B. Saran Guna mencapai keberhasilan proses integrasi implementasi kebijakan KJS dan JKN serta meminimalisir dampak negatif yang disebabkan oleh faktor penghambat implementasi kebijakan maka setidaknya terdapat berapa saran, diantaranya yaitu: 1. Pihak Pemerintah DKI Jakarta yang notabene memiliki anggaran yang cukup berlimpah untuk alokasi Pembiayaan Pelayanan Jaminan Kesehatan Masyarakat, dianjurkan untuk melaksanakan kembali kebijakan Top Up untuk mengurangi selisih pembiayaan rumah sakit swasta.

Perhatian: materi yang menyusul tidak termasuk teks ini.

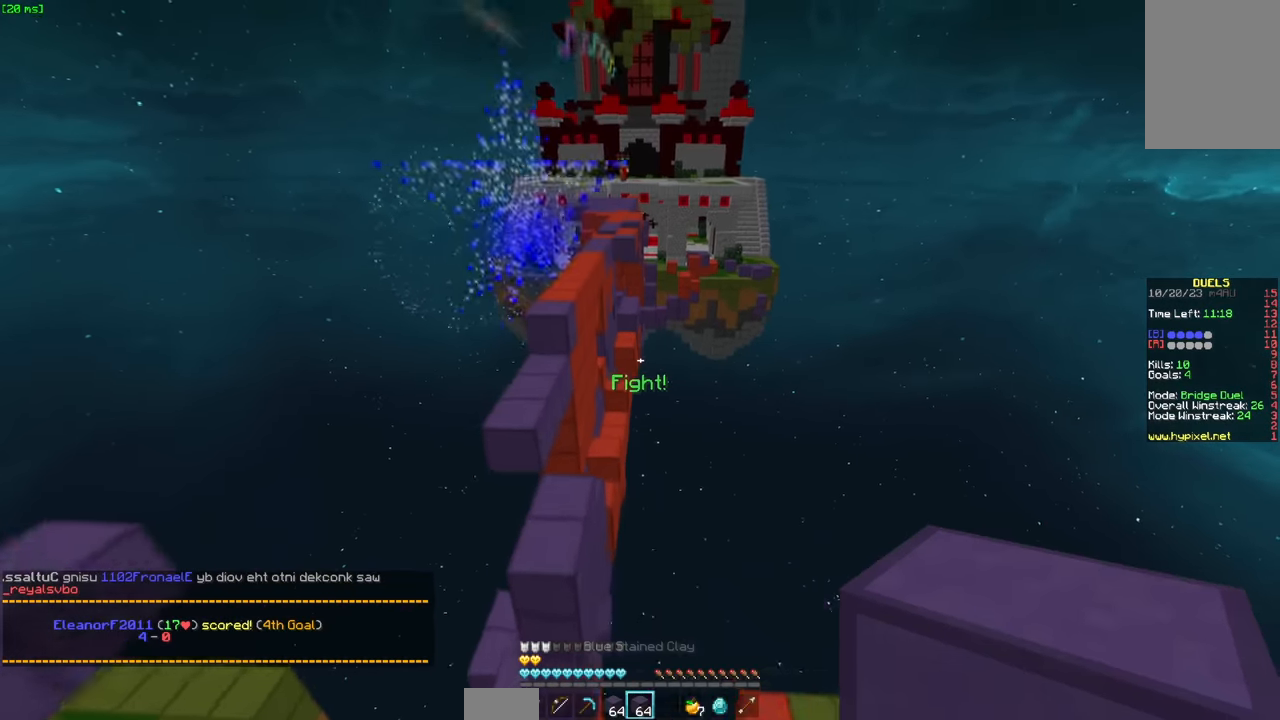
{"keys": ["w"], "mouse": ["left"], "events": [[16, "mouse_left", "up"], [66, "a", "down"], [66, "space", "down"], [216, "mouse_left", "down"], [333, "mouse_left", "up"], [333, "space", "up"], [483, "a", "up"], [483, "mouse_left", "down"]]}
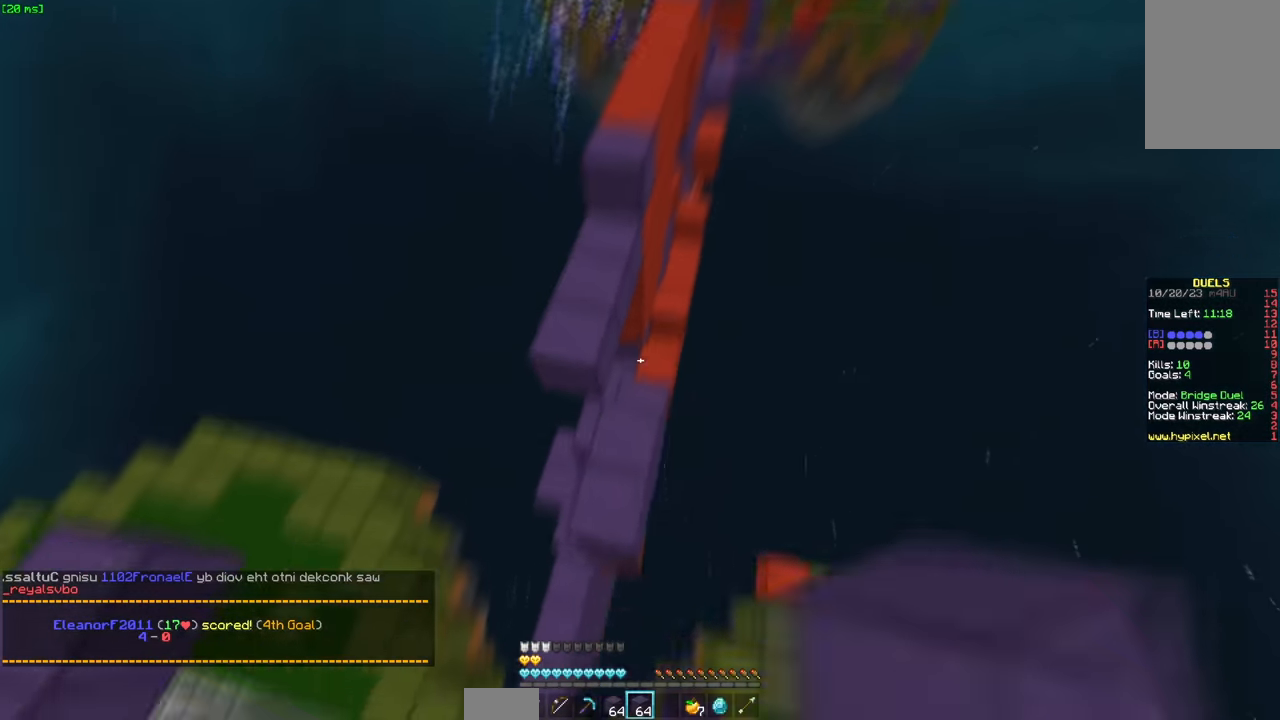
{"keys": ["space", "w"], "mouse": [], "events": [[83, "mouse_left", "up"], [366, "space", "down"]]}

Hal tersebut dikarenkan pihak RS swasta dalam operasionalnya tidak mendapatkan subsidi dari pihak Pemerintah sehingga memerlukan tambahan biaya yang dapat menutupi selisih pembiayaan. Dengan diberlakukannya kebijakan top up ini diharapkan partisipasi pihak RS swasta akan semakin meningkat dan berdampak pada peningkatan ketersediaan fasilitas kesehatan di DKI Jakarta. 2. Selanjutnya Pemerintah Pusat harus mengambil langkah tegas untuk memilih kebijakan dibidang Jaminan Kesehatan yang akan dilanjutkan yaitu antara JKN atau KIS. Langkah alternatif lain yang dapat dipilih ialah dengan melebur salah satu kebijakan kedalam kebijakan lain. Hal tersebut perlu dilakukan mengingat keterbatasan sumber daya di berbagai daerah dan juga demi efisiensi dan efektifitas anggaran APBN dan APBD. Setelah adanya kejelasan terkait kebijakan yang dipilih oleh Pemerintah maka langkah selanjutnya ialah Pemerintah sesegera mungkin melakukan penyeragaman baik dalam dari segi bentuk, desain serta nomenklatur kartu jaminan kesehatan yang bertujuan
untuk mengurangi keselapahaman terkait adanya perbedaan atau diskriminasi pelayanan dari setiap jenis kartu. 3. Sebagai salah satu penentu keberhasilan impelementasi kebijakan, sosialiasi kepada masyarakat terkait esensi dan substansi kebijakan perlu diperbaiki dan ditingkatkan. Terutama metode sosialisasi secara langsung antara implementer garda depan kepada target sasaran, dengan begitu proses penyaluran informasi kepada target sasaran akan lebih efektif. Mengingat keterbatasan sumber daya manusia yang ada, Pemerintah pusat maupun daerah dapat bekerjasama dengan pihak puskesmas di tingkat kecamatan dan kelurahan untuk melakukan sosialisasi kebijakan dan juga bekerjasama dengan para kader kesehatan, PKK dan jumantik yang lebih dekat dengan masyarakat. Selain melakukan sosialiasi secara langsung, Pemerintah juga harus dapat memanfaatkan kemajuan teknologi seperti sosialiasi melalui media elektronik dan jejaring media sosial yang saat ini sedang menjadi trend di masyarakat. Apabila caracara tersebut masih sulit untuk dilakukan maka minimal Pemerintah memberikan buku panduan atau berupa brosur yang berisi informasi terkait hak dan kewajiban peserta JKN-BPJS, masa berlaku kartu peserta, pelayanan yang ditanggung dan tidak ditanggung oleh JKN-BPJS, jenjang pelayanan, metode keluhan dan informasi penting lainnya yang terkait dengan kebijakan. 4. Mengingat sifat kebijakan yang berlaku secara nasional maka perlu adanya pemerataan kualitas dan kuantitas sumber daya di setiap daerah terutama ketersediaan sumber daya manusia dan fasilitas kesehatan. Oleh karenannya baik Pemerintah pusat maupun Pemerintah Daerah berkewajiban menyediakan
fasilitas kesehatan yang memadai yang diejawantahkan dalam peningkatan anggaran infrasturktur kesehatan dalam APBN maupun APBD. Dalam kasus integrasi implementasi kebijakan KJS dan JKN di DKI Jakarta maka Pemerintah Pusat dan Pemerintah Daerah yang bebatasan dengan DKI Jakarta harus bekerjasama untuk menambah fasilitas kesehatan yang ada minimal untuk mencapai rasio yang ideal antara perbandingan jumlah penduduk dengan fasilitas kesehatan.